**** DATASET EXTRACT

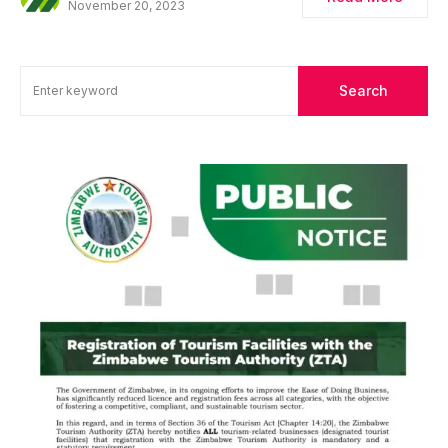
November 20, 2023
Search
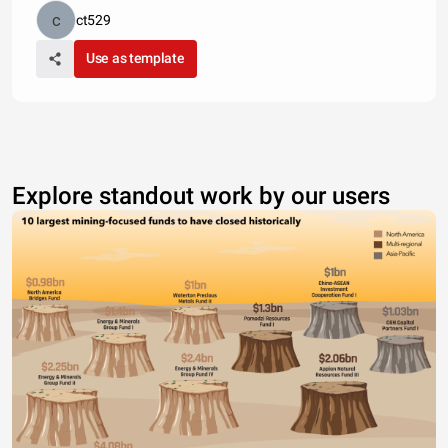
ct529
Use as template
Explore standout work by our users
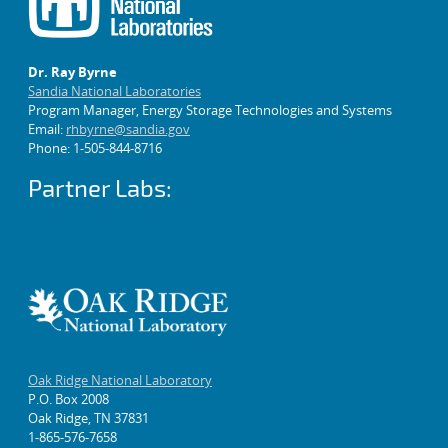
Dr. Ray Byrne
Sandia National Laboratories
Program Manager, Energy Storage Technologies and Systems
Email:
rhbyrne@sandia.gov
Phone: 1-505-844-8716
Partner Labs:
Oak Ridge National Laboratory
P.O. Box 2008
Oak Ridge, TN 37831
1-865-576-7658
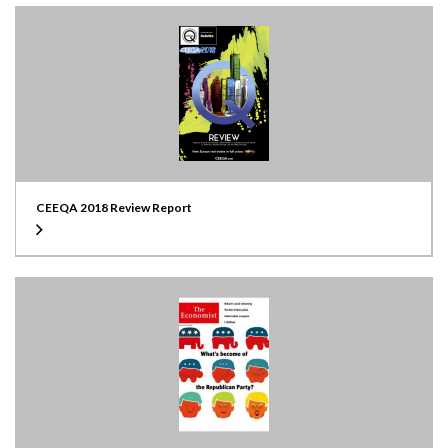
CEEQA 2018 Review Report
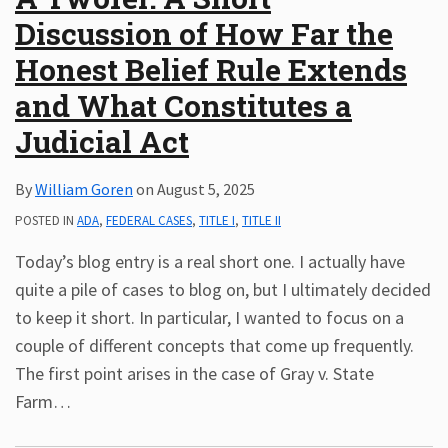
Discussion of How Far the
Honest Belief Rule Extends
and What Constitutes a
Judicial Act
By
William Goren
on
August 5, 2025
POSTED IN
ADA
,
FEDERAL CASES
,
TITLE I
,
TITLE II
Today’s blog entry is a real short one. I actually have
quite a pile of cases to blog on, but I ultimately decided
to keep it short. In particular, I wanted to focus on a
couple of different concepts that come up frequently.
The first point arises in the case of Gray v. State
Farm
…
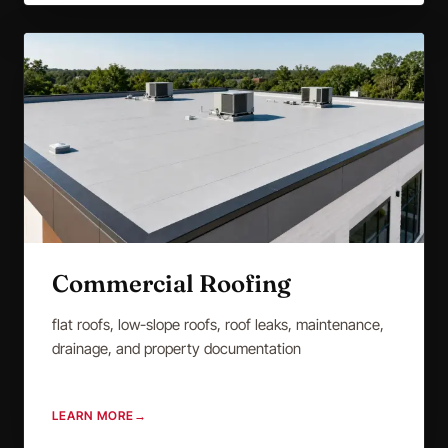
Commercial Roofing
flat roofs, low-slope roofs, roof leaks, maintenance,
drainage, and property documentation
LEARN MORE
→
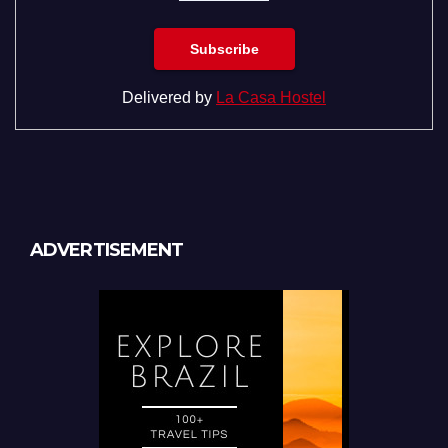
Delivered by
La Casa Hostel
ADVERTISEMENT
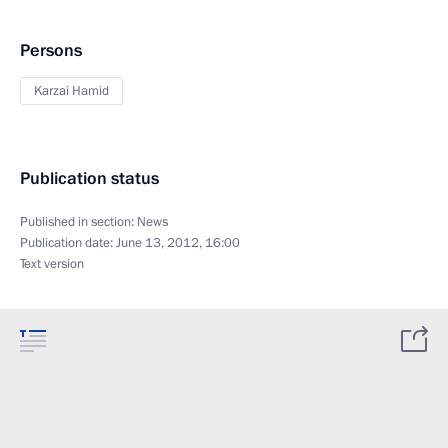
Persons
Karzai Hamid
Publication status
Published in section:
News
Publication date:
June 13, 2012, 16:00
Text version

********

_PROBLEM DETAILS_: Each entry should be copied exactly as written, though any pictures stay out.

_ANSWER FOR THE TASK_:
November 20, 2023
Search
ct529
Use as template
Explore standout work by our users
Dr. Ray Byrne
Sandia National Laboratories
Program Manager, Energy Storage Technologies and Systems
Email:
rhbyrne@sandia.gov
Phone: 1-505-844-8716
Partner Labs:
Oak Ridge National Laboratory
P.O. Box 2008
Oak Ridge, TN 37831
1-865-576-7658
CEEQA 2018 Review Report
Discussion of How Far the
Honest Belief Rule Extends
and What Constitutes a
Judicial Act
By
William Goren
on
August 5, 2025
POSTED IN
ADA
,
FEDERAL CASES
,
TITLE I
,
TITLE II
Today’s blog entry is a real short one. I actually have
quite a pile of cases to blog on, but I ultimately decided
to keep it short. In particular, I wanted to focus on a
couple of different concepts that come up frequently.
The first point arises in the case of Gray v. State
Farm
…
Commercial Roofing
flat roofs, low-slope roofs, roof leaks, maintenance,
drainage, and property documentation
LEARN MORE
→
Delivered by
La Casa Hostel
ADVERTISEMENT
Persons
Karzai Hamid
Publication status
Published in section:
News
Publication date:
June 13, 2012, 16:00
Text version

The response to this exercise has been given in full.